L'art poétique

par

Molière

Boileau mentionne Molière et ses travaux littéraires à de nombreuses reprises dans « L’Art poétique ». Molière est une grande figure littéraire du XVIIème siècle, c’est-à-dire de l’époque de Boileau. Molière est mort environ une année avant que Boileau ne commence à rédiger ses chants poétiques. Aux yeux de Boileau, Molière paraît un personnage contradictoire. Il se permet donc d’en faire l’éloge puis de le critiquer par la suite. Dans le chant III (V.399-400) :

« Dans ce sac ridicule où Scapin s’enveloppe

Je ne reconnais plus l’auteur du Misanthrope »

L’éloge est réservé à Molière. Cependant, Boileau lui reproche cette alliance des contraires : d’un côté, il défend l’art et les règles du classicisme et de l’écriture ancienne à l’instar de Nicolas Boileau, de l’autre, il aspire à l’art dite des « modernes » contre lesquels Boileau mène une lutte acharnée.
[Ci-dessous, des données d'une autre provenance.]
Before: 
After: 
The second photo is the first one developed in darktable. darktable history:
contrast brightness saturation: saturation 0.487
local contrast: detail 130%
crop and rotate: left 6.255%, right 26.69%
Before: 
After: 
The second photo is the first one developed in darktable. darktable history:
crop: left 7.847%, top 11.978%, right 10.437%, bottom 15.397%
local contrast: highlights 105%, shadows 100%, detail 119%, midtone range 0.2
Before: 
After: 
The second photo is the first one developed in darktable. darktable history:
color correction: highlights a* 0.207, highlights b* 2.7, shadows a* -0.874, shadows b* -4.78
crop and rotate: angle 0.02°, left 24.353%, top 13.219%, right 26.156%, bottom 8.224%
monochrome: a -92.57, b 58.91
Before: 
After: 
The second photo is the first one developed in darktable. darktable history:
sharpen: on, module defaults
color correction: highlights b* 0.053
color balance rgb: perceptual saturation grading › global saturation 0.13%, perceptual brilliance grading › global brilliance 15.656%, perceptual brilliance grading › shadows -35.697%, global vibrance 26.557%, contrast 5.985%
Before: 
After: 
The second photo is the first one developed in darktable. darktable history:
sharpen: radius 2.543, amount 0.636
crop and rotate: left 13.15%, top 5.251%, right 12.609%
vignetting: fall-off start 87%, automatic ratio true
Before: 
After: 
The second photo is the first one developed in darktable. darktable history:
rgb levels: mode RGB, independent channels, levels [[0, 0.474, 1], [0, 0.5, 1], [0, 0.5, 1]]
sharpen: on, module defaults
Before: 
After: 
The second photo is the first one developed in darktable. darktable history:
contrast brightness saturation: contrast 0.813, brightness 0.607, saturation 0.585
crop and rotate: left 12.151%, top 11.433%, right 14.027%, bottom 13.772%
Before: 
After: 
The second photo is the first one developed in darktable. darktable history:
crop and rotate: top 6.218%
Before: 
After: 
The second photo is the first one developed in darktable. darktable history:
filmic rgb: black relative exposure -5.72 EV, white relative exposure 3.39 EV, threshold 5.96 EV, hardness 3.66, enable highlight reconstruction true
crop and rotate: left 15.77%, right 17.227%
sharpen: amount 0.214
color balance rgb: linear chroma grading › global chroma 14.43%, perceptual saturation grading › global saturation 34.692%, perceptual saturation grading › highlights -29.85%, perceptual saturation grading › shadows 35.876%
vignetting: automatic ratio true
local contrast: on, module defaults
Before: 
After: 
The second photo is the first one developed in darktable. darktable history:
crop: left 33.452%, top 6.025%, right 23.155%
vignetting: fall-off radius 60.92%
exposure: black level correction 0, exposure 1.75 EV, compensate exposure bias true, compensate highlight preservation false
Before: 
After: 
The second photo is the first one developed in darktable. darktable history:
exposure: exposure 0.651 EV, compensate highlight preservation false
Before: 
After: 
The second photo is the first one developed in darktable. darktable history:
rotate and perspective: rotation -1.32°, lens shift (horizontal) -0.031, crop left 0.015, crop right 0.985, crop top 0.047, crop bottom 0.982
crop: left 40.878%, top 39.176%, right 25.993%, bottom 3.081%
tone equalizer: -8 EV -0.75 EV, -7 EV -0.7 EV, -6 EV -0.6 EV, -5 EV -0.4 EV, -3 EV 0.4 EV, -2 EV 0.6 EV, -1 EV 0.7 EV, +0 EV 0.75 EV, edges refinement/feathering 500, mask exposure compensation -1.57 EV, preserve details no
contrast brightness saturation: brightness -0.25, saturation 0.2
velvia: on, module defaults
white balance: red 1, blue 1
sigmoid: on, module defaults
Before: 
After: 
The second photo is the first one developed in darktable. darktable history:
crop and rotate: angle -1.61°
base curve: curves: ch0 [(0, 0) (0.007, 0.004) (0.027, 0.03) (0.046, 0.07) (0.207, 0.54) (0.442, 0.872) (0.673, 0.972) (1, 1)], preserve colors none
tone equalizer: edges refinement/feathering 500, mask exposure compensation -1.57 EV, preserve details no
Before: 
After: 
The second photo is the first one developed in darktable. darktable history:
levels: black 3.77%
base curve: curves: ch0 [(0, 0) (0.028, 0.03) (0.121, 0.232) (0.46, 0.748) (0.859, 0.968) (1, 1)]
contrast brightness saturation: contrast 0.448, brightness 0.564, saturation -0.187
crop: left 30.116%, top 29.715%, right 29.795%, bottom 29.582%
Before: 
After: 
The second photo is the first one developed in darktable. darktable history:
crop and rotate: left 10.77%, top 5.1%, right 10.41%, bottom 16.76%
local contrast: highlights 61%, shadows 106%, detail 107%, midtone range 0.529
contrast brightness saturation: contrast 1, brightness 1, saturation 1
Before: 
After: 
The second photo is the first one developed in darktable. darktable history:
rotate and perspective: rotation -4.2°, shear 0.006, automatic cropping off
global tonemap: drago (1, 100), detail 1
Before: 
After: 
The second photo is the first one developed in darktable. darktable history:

«Peut-être de son Art eût remporté le prix;

Si moins ami du peuple en ses doctes peintures,

Il n’eût point fait souvent grimacer ses figures,

Quitté, pour le bouffon, l’agréable et le fin,

Et sans honte à Térence allié Tabarin ».

Boileau est en première ligne lorsqu’éclate ouvertement treize ans plus tard (1687) la «querelle des Anciens et des Moderne» — et il réprouve de tout son être cette esthétique moderne qu’est fondamentalement l’esthétique galante. Ce n’est donc pas que Boileau tenait à tout prix à rabaisser Molière dont il avait été l’ami: trois ans plus tard, dans son Épître VII (dédiée à Racine), il en fait un éloge vibrant ; simplement, dans « l’Art poétique » où il se construit une nouvelle position de législateur des Belles Lettres — et dans lequel il défend le nom des «Anciens» — il avait été naturellement conduit à ne donner en exemple que le Misanthrope s’écartait du modèle classique à cause de son genre comique.